• Entries supplied

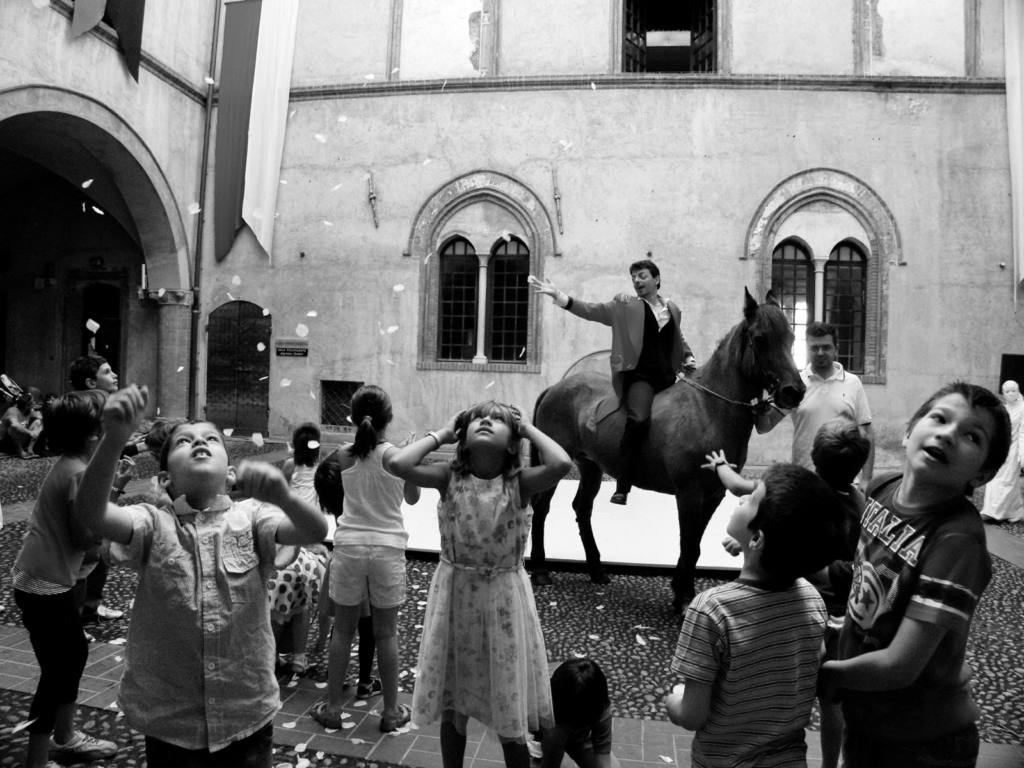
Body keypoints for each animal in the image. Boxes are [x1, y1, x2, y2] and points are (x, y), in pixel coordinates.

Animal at [532, 288, 802, 614]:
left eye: (790, 337)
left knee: (582, 509)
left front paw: (680, 590)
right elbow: (688, 543)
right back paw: (540, 570)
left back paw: (597, 570)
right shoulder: (689, 494)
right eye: (761, 338)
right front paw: (684, 597)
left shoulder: (713, 494)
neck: (709, 410)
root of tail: (556, 387)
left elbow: (694, 544)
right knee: (541, 509)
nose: (794, 391)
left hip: (591, 467)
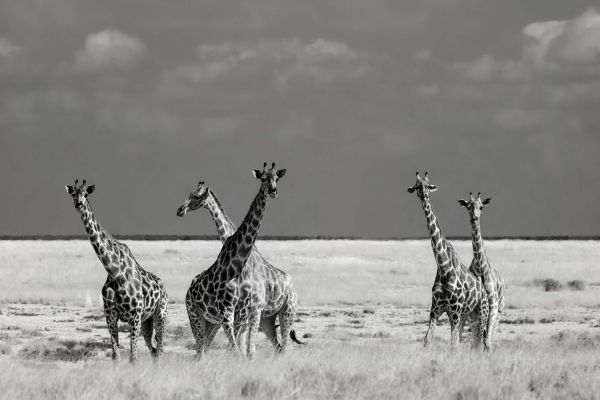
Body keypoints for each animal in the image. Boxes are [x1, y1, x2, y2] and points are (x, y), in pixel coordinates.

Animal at [65, 179, 168, 363]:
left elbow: (133, 358)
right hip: (146, 322)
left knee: (160, 350)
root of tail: (163, 288)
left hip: (160, 314)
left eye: (86, 194)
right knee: (154, 349)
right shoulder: (110, 316)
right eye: (73, 194)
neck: (114, 272)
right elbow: (116, 355)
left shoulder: (134, 316)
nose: (78, 204)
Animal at [184, 163, 299, 359]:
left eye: (276, 178)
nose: (180, 210)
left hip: (285, 310)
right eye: (263, 178)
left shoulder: (247, 310)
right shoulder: (232, 312)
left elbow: (244, 349)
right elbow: (238, 348)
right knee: (201, 348)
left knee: (283, 346)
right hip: (201, 315)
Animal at [407, 172, 488, 348]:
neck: (443, 267)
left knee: (481, 341)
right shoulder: (435, 310)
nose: (424, 195)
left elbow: (454, 345)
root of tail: (485, 290)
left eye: (428, 185)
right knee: (474, 341)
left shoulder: (454, 311)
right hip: (469, 314)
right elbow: (427, 340)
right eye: (417, 186)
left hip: (481, 312)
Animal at [458, 192, 505, 351]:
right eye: (468, 206)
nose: (474, 219)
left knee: (488, 337)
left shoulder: (493, 305)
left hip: (499, 309)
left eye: (481, 207)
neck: (480, 266)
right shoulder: (472, 309)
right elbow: (477, 340)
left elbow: (487, 341)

• Problem requirements
Go through the material above and output exactly the lines from the one containing "left shoulder: (134, 316)" through the one containing "right knee: (201, 348)".

• Response
left shoulder: (134, 316)
nose: (78, 204)
Animal at [184, 163, 299, 359]:
left eye: (276, 178)
nose: (180, 210)
left hip: (285, 310)
right eye: (263, 178)
left shoulder: (247, 310)
right shoulder: (232, 312)
left elbow: (244, 349)
right elbow: (238, 348)
right knee: (201, 348)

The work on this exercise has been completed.